Render this sentence from the overview of sustainability in Louisville into Spanish: "Sustain Louisville, the city's sustainability plan, guides the efforts of the Office of Advanced Planning and Sustainability and its partners to help meet Mayor Fischer's goal to create a more sustainable Louisville."

• [Excerpted text]:
== Segment start ==

Overview of Sustainability in Louisville

In 2012, Mayor Greg Fischer formed the Louisville Metro Office of Sustainability with a mission of promoting environmental conservation, the health, wellness and prosperity of our residents, and embedding sustainability into the culture of the Louisville community. In 2019, the Office of Sustainability joined forces with the Office of Advanced Planning (now called the Office of Advanced Planning and Sustainability) where it works to create a culture of sustainability through broad-based education and awareness efforts as well as implementation of projects and initiatives to influence behavior change.

Sustain Louisville, the city's sustainability plan, guides the efforts of the Office of Advanced Planning and Sustainability and its partners to help meet Mayor Fischer's goal to create a more sustainable Louisville.

== Segment end ==

• [Entries shown]:
== Segment start ==

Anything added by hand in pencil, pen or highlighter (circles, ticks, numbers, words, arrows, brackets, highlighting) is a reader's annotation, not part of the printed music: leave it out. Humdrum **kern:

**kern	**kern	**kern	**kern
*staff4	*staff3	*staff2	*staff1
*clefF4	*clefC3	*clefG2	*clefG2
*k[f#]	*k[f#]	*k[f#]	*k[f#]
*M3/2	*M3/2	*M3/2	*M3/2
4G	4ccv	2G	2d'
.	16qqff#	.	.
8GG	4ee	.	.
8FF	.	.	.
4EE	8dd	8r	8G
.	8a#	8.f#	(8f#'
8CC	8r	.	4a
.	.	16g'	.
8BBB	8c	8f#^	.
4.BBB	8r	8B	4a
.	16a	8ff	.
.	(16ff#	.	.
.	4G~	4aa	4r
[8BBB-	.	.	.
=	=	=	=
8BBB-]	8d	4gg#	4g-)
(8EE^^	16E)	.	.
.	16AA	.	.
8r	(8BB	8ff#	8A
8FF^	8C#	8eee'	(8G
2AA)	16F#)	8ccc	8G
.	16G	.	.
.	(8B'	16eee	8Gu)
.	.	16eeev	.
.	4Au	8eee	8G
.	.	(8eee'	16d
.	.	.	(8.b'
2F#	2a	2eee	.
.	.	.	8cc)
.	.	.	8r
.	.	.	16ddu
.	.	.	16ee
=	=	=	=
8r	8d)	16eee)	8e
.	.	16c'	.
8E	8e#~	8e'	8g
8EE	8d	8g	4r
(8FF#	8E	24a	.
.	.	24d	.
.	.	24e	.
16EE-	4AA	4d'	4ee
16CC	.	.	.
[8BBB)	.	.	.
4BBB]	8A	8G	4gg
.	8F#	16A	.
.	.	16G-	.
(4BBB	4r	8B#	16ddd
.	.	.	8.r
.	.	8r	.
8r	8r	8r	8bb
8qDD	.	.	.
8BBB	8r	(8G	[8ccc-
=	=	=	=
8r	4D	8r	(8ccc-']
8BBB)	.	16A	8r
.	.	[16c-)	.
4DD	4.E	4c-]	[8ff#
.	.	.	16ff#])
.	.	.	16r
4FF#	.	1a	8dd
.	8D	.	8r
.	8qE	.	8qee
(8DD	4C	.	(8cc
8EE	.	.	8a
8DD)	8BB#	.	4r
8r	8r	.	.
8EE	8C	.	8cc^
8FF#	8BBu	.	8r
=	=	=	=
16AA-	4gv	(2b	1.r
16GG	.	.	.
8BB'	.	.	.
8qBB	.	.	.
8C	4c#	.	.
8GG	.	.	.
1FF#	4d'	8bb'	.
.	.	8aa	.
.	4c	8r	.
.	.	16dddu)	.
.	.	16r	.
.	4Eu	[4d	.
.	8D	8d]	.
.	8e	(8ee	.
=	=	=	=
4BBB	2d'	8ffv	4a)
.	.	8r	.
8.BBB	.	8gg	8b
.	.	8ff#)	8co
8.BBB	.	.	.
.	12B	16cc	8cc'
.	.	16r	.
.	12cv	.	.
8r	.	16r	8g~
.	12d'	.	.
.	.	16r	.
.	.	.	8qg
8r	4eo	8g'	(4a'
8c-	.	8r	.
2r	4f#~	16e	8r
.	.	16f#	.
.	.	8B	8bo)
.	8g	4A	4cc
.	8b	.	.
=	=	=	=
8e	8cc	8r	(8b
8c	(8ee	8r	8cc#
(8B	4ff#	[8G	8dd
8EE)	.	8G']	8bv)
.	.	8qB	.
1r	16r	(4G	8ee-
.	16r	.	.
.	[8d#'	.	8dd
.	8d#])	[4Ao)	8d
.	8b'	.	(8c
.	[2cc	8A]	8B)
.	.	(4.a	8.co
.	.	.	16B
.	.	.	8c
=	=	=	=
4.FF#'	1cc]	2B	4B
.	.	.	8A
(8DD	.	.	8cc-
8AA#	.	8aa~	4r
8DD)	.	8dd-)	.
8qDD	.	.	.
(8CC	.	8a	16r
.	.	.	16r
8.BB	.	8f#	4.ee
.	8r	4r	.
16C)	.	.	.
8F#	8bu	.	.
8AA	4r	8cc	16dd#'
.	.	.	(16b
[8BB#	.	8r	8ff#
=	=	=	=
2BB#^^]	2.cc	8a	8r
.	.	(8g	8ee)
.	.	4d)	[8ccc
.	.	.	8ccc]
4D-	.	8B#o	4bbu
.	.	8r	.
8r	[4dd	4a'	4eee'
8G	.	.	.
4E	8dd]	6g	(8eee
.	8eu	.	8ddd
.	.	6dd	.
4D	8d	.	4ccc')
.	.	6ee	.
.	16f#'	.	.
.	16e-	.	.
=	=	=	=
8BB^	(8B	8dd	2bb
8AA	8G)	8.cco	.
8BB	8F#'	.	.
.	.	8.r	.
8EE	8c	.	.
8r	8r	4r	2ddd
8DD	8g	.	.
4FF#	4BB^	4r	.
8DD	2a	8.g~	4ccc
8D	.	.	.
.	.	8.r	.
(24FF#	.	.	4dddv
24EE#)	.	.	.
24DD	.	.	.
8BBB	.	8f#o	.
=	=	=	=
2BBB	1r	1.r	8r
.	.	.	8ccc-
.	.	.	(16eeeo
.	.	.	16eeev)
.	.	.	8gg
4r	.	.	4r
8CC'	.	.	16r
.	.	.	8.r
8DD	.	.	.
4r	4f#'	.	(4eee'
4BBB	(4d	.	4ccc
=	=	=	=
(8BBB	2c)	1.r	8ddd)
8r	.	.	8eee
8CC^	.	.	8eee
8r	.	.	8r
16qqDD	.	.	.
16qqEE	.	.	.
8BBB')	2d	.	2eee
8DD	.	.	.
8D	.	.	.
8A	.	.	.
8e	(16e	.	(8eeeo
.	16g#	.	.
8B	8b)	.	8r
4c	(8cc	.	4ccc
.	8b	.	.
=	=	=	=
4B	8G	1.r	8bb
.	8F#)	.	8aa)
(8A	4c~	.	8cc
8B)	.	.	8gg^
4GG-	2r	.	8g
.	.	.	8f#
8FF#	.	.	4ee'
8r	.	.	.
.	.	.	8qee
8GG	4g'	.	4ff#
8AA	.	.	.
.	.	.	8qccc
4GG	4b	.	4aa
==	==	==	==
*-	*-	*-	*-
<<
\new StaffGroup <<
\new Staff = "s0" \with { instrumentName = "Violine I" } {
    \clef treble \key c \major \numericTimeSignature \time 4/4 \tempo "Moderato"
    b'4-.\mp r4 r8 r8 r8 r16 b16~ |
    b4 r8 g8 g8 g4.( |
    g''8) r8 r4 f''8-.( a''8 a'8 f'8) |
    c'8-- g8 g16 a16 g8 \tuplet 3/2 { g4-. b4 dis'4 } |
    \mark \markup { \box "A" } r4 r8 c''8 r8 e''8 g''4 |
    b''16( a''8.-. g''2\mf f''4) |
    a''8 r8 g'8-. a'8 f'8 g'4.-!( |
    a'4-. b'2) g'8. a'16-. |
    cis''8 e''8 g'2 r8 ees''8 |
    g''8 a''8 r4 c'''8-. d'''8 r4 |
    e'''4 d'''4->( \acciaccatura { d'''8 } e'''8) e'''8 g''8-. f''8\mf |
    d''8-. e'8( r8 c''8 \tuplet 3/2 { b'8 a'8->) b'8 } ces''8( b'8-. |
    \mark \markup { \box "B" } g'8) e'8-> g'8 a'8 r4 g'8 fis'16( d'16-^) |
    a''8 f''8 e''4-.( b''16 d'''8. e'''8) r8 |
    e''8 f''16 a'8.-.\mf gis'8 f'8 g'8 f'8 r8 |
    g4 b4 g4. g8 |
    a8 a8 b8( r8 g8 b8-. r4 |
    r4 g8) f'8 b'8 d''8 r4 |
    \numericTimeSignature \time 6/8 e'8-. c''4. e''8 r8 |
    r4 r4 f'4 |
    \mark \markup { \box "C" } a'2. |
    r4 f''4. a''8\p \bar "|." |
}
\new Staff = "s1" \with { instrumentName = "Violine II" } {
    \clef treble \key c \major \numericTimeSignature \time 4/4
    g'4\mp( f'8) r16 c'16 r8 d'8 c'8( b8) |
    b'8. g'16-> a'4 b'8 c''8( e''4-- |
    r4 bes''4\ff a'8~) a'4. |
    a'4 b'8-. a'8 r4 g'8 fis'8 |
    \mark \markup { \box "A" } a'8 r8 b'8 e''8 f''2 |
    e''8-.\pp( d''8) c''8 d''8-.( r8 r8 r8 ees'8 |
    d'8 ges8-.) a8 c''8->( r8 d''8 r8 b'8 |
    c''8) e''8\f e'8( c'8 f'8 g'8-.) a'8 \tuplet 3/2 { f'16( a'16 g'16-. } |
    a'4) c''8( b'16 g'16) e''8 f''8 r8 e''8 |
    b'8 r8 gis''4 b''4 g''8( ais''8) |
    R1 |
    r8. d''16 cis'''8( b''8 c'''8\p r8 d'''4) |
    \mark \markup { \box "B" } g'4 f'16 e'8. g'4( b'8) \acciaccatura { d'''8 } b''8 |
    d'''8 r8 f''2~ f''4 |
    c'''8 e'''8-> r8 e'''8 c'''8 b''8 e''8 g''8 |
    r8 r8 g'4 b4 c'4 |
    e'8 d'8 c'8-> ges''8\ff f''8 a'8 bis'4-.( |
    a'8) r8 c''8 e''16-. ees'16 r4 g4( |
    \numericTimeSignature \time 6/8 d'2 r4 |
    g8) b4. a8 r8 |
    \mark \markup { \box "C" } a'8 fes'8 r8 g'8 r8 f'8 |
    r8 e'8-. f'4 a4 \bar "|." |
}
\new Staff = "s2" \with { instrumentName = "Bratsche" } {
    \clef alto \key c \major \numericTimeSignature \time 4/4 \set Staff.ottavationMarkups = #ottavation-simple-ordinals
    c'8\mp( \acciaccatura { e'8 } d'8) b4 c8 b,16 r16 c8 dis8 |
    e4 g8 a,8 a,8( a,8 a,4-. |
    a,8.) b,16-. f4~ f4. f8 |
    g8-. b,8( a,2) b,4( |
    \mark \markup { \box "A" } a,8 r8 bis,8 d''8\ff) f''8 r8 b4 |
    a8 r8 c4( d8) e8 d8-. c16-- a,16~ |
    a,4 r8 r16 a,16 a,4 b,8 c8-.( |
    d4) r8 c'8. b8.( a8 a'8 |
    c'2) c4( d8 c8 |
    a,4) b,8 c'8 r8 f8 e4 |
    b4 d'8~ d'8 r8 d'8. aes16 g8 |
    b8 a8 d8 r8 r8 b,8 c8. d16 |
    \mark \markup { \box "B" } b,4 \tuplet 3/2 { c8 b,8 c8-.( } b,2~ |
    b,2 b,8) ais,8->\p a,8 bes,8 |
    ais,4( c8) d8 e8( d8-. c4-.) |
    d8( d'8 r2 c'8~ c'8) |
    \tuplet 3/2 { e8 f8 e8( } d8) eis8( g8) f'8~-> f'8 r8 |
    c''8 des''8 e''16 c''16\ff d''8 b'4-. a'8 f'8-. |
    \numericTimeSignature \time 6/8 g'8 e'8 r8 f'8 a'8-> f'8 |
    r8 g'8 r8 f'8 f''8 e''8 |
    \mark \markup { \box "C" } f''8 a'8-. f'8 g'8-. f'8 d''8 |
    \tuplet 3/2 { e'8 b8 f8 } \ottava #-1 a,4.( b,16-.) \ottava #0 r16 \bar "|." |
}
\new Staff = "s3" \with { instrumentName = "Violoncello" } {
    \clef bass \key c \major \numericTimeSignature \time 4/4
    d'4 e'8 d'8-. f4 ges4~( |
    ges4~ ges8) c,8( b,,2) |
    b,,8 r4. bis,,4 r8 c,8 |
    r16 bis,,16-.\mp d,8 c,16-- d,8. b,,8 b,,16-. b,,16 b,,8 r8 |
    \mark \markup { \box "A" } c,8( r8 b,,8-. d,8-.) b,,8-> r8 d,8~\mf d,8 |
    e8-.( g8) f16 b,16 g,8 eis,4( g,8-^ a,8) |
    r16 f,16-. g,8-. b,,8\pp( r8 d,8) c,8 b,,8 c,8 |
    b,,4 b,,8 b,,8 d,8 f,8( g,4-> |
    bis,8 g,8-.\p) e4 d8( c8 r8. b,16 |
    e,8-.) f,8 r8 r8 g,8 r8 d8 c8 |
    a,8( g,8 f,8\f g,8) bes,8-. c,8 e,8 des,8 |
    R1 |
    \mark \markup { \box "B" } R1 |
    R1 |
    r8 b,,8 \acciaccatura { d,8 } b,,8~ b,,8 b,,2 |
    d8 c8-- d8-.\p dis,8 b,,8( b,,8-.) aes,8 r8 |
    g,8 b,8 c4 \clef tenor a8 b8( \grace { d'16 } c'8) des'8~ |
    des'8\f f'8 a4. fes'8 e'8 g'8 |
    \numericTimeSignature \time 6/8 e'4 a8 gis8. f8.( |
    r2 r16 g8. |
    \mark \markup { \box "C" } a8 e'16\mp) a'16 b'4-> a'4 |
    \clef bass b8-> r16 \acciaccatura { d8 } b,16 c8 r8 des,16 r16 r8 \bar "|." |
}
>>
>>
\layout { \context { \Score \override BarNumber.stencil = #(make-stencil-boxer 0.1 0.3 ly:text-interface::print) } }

== Segment end ==

• [Solution below]:
Sustain Louisville, el plan de sostenibilidad de la ciudad, orienta los esfuerzos de la Oficina de Planificación Avanzada y Sostenibilidad y de sus socios para ayudar a cumplir la meta del alcalde Fischer de crear una Louisville más sostenible.